Walter Plecker Champions the Act
Walter Ashby Plecker was born in Augusta County, Virginia in the spring of 1861. After securing a medical degree from the University of Maryland in 1885, he relocated to Hampton, Virginia and began working as the public health officer for Elizabeth City County. He took a strong interest in obstetrics and helped reduce birth-mortality rates by 50%. However, he was also a staunch advocate of eugenics and white supremacy.
In 1912, Plecker was selected to serve at the head of the newly created Bureau of Vital Statistics in Virginia. The responsibility of the office was primarily to ensure that all infants born in Virginia received birth certificates, including racial designation. In the following years, Plecker pushed for the creation of Virginia’s Racial Integrity Act.

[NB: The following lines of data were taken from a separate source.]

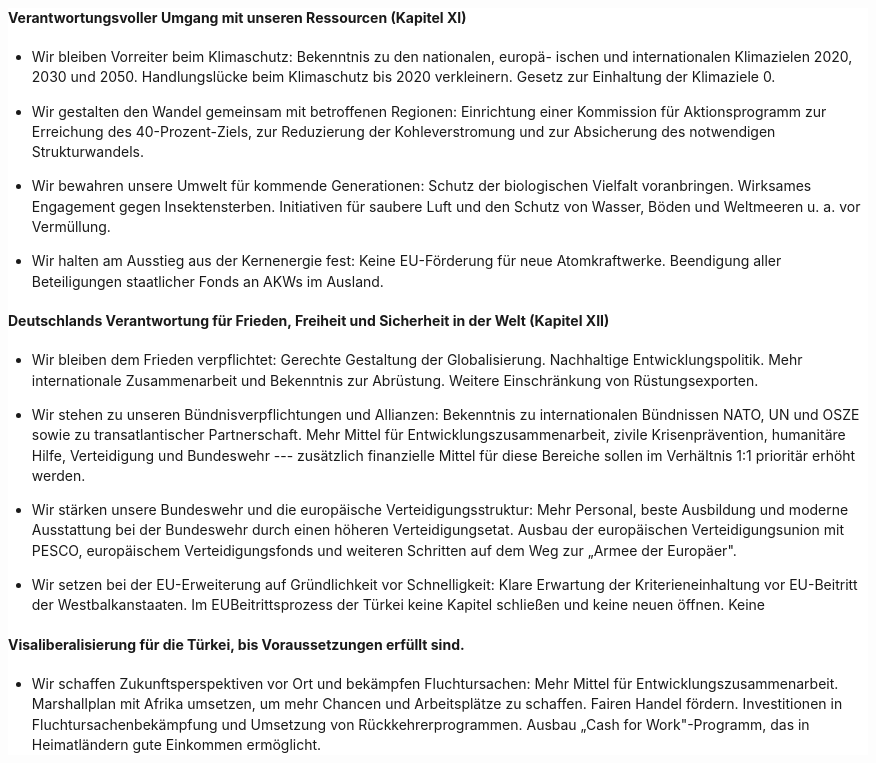 #### Verantwortungsvoller Umgang mit unseren Ressourcen (Kapitel XI)

-   Wir bleiben Vorreiter beim Klimaschutz: Bekenntnis zu den
    nationalen, europä- ischen und internationalen Klimazielen 2020,
    2030 und 2050. Handlungslücke beim Klimaschutz bis 2020 verkleinern.
    Gesetz zur Einhaltung der Klimaziele 0.

-   Wir gestalten den Wandel gemeinsam mit betroffenen Regionen:
    Einrichtung einer Kommission für Aktionsprogramm zur Erreichung des
    40-Prozent-Ziels, zur Reduzierung der Kohleverstromung und zur
    Absicherung des notwendigen Strukturwandels.

-   Wir bewahren unsere Umwelt für kommende Generationen: Schutz der
    biologischen Vielfalt voranbringen. Wirksames Engagement gegen
    Insektensterben. Initiativen für saubere Luft und den Schutz von
    Wasser, Böden und Weltmeeren u. a. vor Vermüllung.

-   Wir halten am Ausstieg aus der Kernenergie fest: Keine EU-Förderung
    für neue Atomkraftwerke. Beendigung aller Beteiligungen staatlicher
    Fonds an AKWs im Ausland.

#### Deutschlands Verantwortung für Frieden, Freiheit und Sicherheit in der Welt (Kapitel XII)

-   Wir bleiben dem Frieden verpflichtet: Gerechte Gestaltung der
    Globalisierung. Nachhaltige Entwicklungspolitik. Mehr internationale
    Zusammenarbeit und Bekenntnis zur Abrüstung. Weitere Einschränkung
    von Rüstungsexporten.

-   Wir stehen zu unseren Bündnisverpflichtungen und Allianzen:
    Bekenntnis zu internationalen Bündnissen NATO, UN und OSZE sowie zu
    transatlantischer Partnerschaft. Mehr Mittel für
    Entwicklungszusammenarbeit, zivile Krisenprävention, humanitäre
    Hilfe, Verteidigung und Bundeswehr --- zusätzlich finanzielle Mittel
    für diese Bereiche sollen im Verhältnis 1:1 prioritär erhöht werden.

-   Wir stärken unsere Bundeswehr und die europäische
    Verteidigungsstruktur: Mehr Personal, beste Ausbildung und moderne
    Ausstattung bei der Bundeswehr durch einen höheren
    Verteidigungsetat. Ausbau der europäischen Verteidigungsunion mit
    PESCO, europäischem Verteidigungsfonds und weiteren Schritten auf
    dem Weg zur „Armee der Europäer".

-   Wir setzen bei der EU-Erweiterung auf Gründlichkeit vor
    Schnelligkeit: Klare Erwartung der Kriterieneinhaltung vor
    EU-Beitritt der Westbalkanstaaten. Im EUBeitrittsprozess der Türkei
    keine Kapitel schließen und keine neuen öffnen. Keine

#### Visaliberalisierung für die Türkei, bis Voraussetzungen erfüllt sind.

-   Wir schaffen Zukunftsperspektiven vor Ort und bekämpfen
    Fluchtursachen: Mehr Mittel für Entwicklungszusammenarbeit.
    Marshallplan mit Afrika umsetzen, um mehr Chancen und Arbeitsplätze
    zu schaffen. Fairen Handel fördern. Investitionen in
    Fluchtursachenbekämpfung und Umsetzung von Rückkehrerprogrammen.
    Ausbau „Cash for Work"-Programm, das in Heimatländern gute Einkommen
    ermöglicht.
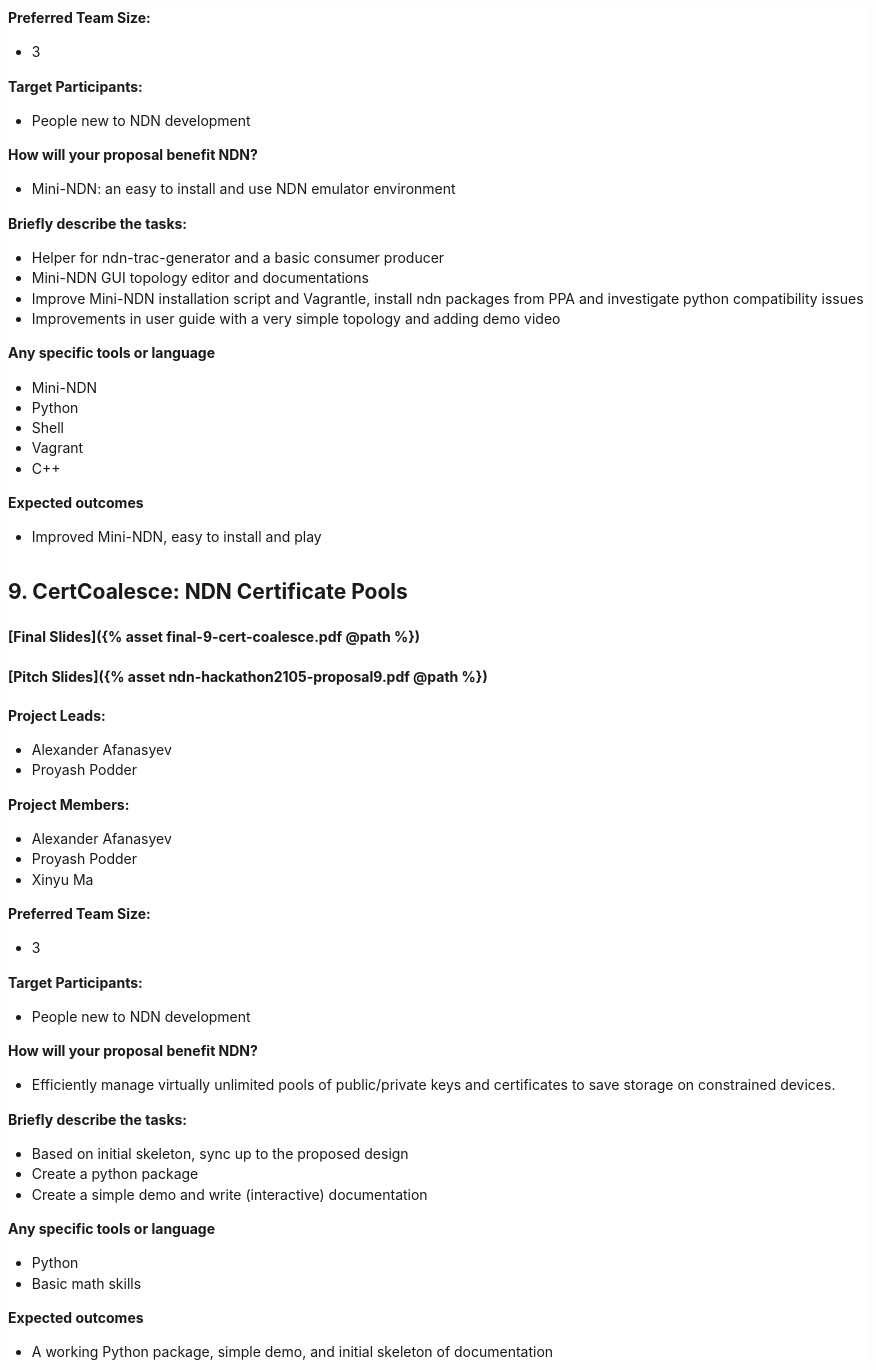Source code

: **Preferred Team Size:**
- 3

**Target Participants:**
- People new to NDN development

**How will your proposal benefit NDN?**
- Mini-NDN: an easy to install and use NDN emulator environment

**Briefly describe the tasks:**
- Helper for ndn-trac-generator and a basic consumer producer
- Mini-NDN GUI topology editor and documentations
- Improve Mini-NDN installation script and Vagrantle, install ndn packages from PPA and investigate python compatibility issues
- Improvements in user guide with a very simple topology and adding demo video

**Any specific tools or language**
- Mini-NDN
- Python
- Shell
- Vagrant
- C++

**Expected outcomes**
- Improved Mini-NDN, easy to install and play

## 9. CertCoalesce: NDN Certificate Pools

#### **[Final Slides]({% asset final-9-cert-coalesce.pdf @path %})**
#### **[Pitch Slides]({% asset ndn-hackathon2105-proposal9.pdf @path %})**

**Project Leads:**
- Alexander Afanasyev
- Proyash Podder

**Project Members:**
- Alexander Afanasyev
- Proyash Podder
- Xinyu Ma

**Preferred Team Size:**
- 3

**Target Participants:**
- People new to NDN development

**How will your proposal benefit NDN?**
- Efficiently manage virtually unlimited pools of public/private keys and certificates to save storage on constrained devices.

**Briefly describe the tasks:**
- Based on initial skeleton, sync up to the proposed design
- Create a python package
- Create a simple demo and write (interactive) documentation

**Any specific tools or language**
- Python
- Basic math skills

**Expected outcomes**
- A working Python package, simple demo, and initial skeleton of documentation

Passed in 1924, the act outlawed interracial marriage and added strict definitions to racial classifications. It also criminalized the falsification of racial identity on legal documents, stating that, “the term ‘white person’ shall apply only to such person as has no trace whatever of any blood other than Caucasian.” Any who fell outside of this definition were to be identified as “colored.” While registration of racial identity was technically voluntary, it was required for things such as registering for the draft, enrolling in school, marrying, or issuance of a birth certificate. Racial identification was not limited solely to “blood traces.” The law allowed racial identity to be determined by things such as physical features and even family names.
The Pocahontas Exception
Existing laws had allowed any person with one sixteenth or less of American Indian blood and no other non-caucasian blood to identify as white. This was because many prominent white Virginian families had long espoused themselves to be descendants of Pocahontas and John Rolfe. This became known as the “Pocahontas Exception,” and allowed many white families to maintain their ancestral connection to Pocahontas without nullifying their white racial identity.
However, Plecker feared that this would lead many mixed-race Virginians to pass themselves off as having Native American ancestry instead of black ancestry in order to afford themselves the privileges associated with being identified as white. He writes that “some of these mongrels, finding that they have been able to sneak in their birth certificates unchallenged as Indians are now making a rush to register as white” and that “one hundred and fifty thousand other mulattoes in Virginia are watching eagerly the attempt of their pseudo-Indian brethren, ready to follow in a rush when the first have made a break in the dike.” As a consequence, he decided that “there are no native born Virginia Indians free from negro intermixture.”
In 1930, the General Assembly officially updated the Racial Integrity Act to define a “colored” person as anyone who holds even “one drop” of “negro blood.” As far as Plecker was concerned, this meant that all Native Americans in Virginia would now be identified as “colored.” Any birth certificates predating 1924 that identified a person as “Indian” were overwritten as “colored,” as assigned by the state. His racist investigations and practices were comprehensive, issuing lists of surnames descendant from “free negroes” to be used in the racial identification of “colored” persons.